A Seoul court Monday sentenced former South Korean president Chun Doo Hwan to death after finding him guilty of mutiny, treason and corruption. His successor, Roh Tae Woo, was sentenced to 22 years in prison.

Chun and Roh, standing in short-sleeved blue prison garb before a three-judge panel, listened grimly in a courtroom packed with 200 people as the presiding judge read his statement. The cameras were removed from the courtroom after the initial few minutes of the hearing, so Chun's and Roh's reaction were not immediately known.

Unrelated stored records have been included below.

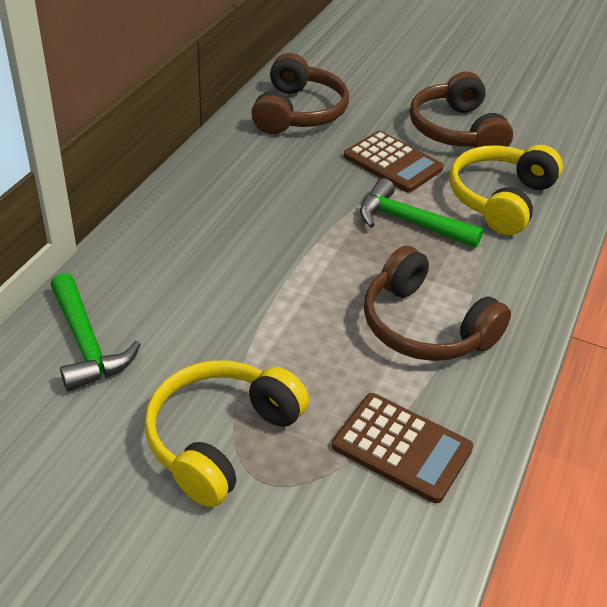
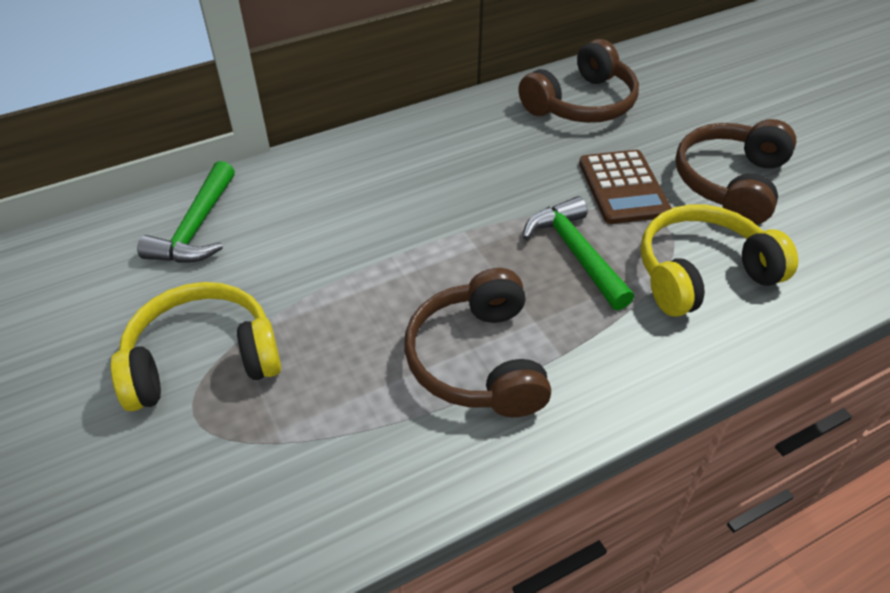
camera: 40 degrees right, 5 degrees up
(402, 447) = (331, 459): brown calculator -> none

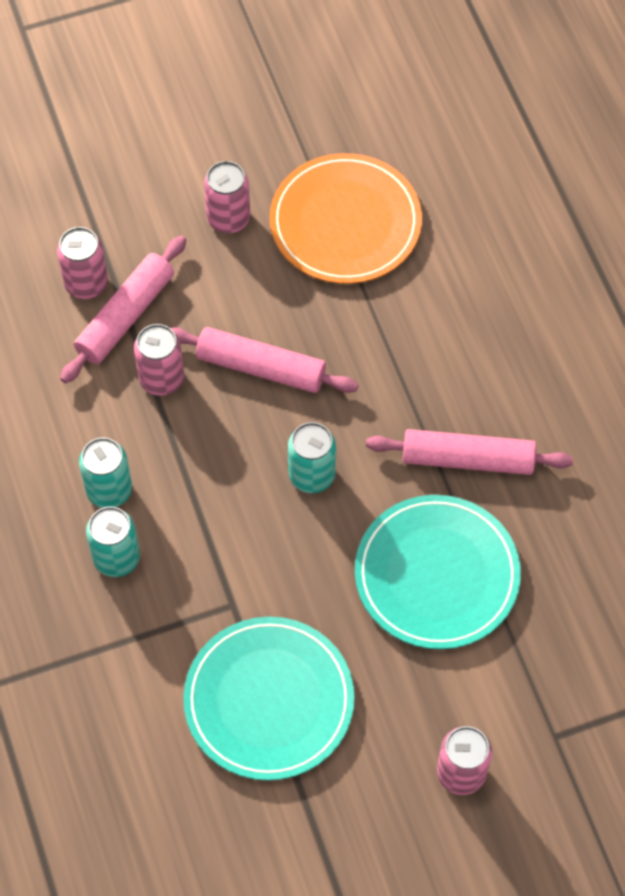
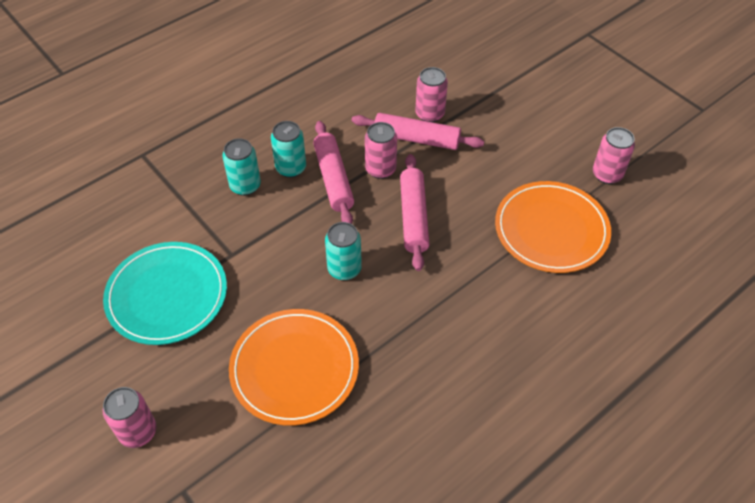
camera: 70 degrees right, 10 degrees down
(228, 218) = (516, 167): pink can -> pink can (607, 174)
(437, 575) = (294, 368): turquoise plate -> orange plate
(467, 459) = (397, 361): pink rolling pin -> pink rolling pin (333, 179)

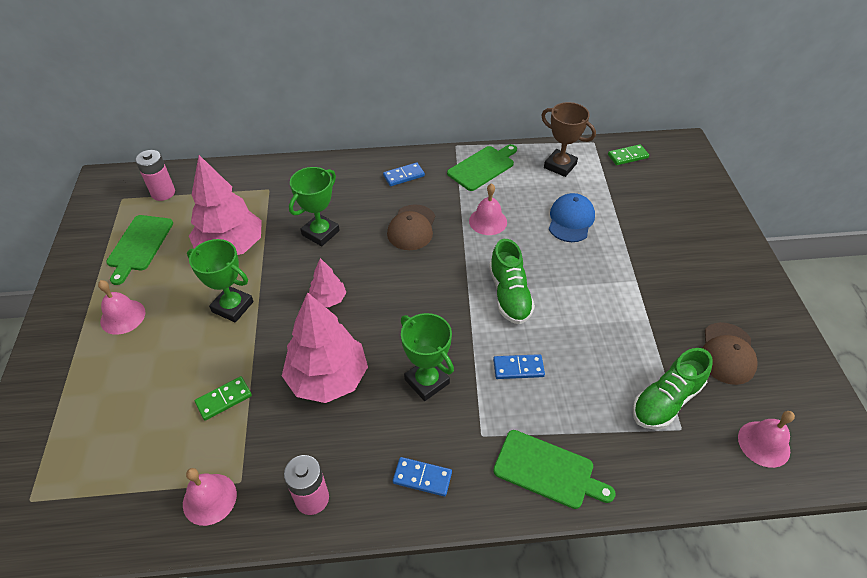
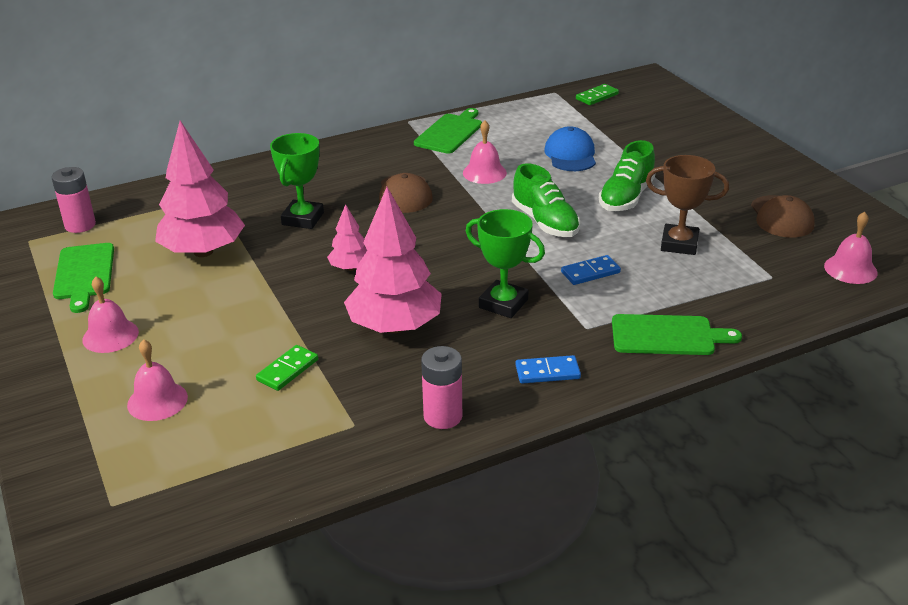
camera: 20 degrees left, 15 degrees down
(209, 499) = (329, 446): pink bell -> pink bell (157, 401)
(232, 307) = (242, 298): green trophy -> none
(404, 176) = (366, 156): blue domino -> none
(560, 166) = (532, 116): brown trophy -> brown trophy (679, 244)
(666, 400) = (746, 262): green shoe -> green shoe (626, 197)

Both men have a week to appeal the sentences, although there was speculation Monday that they will not. It is widely thought that President Kim Young Sam will pardon them. Such a move would gain Kim, the first president without a military background in three decades, support among conservatives. It also would spare the country the possibly divisive anguish of having its former presidents severely punished, analysts said. Many feel that the shame of a conviction would be punishment enough for the two men.

Although prosecutors had requested the death sentence for Chun, many analysts had predicted that the sentence would be less severe. However presiding judge Kim Young Il said the crimes committed were serious enough to warrant the severe punishment.

Roh was spared the life imprisonment demanded by prosecutors. Judge Kim said that Roh had only been following Chun's lead. He also said Roh's efforts to promote democracy in South Korea had been taken into account.

The verdict represents an ignominious ending for the two former army generals who ruled South Korea during the 1980s and early 1990s and were instrumental in shaping its emergence as an Asian economic powerhouse.

Indeed, the spectacle of the two once powerful leaders, dressed in prison garb like common criminals and standing grimly before the three judges, riveted the nation. South Koreans gathered around televisions in stores, businesses and homes to watch the stunning symbol of the political transformation that South Korea has undergone in the past three years.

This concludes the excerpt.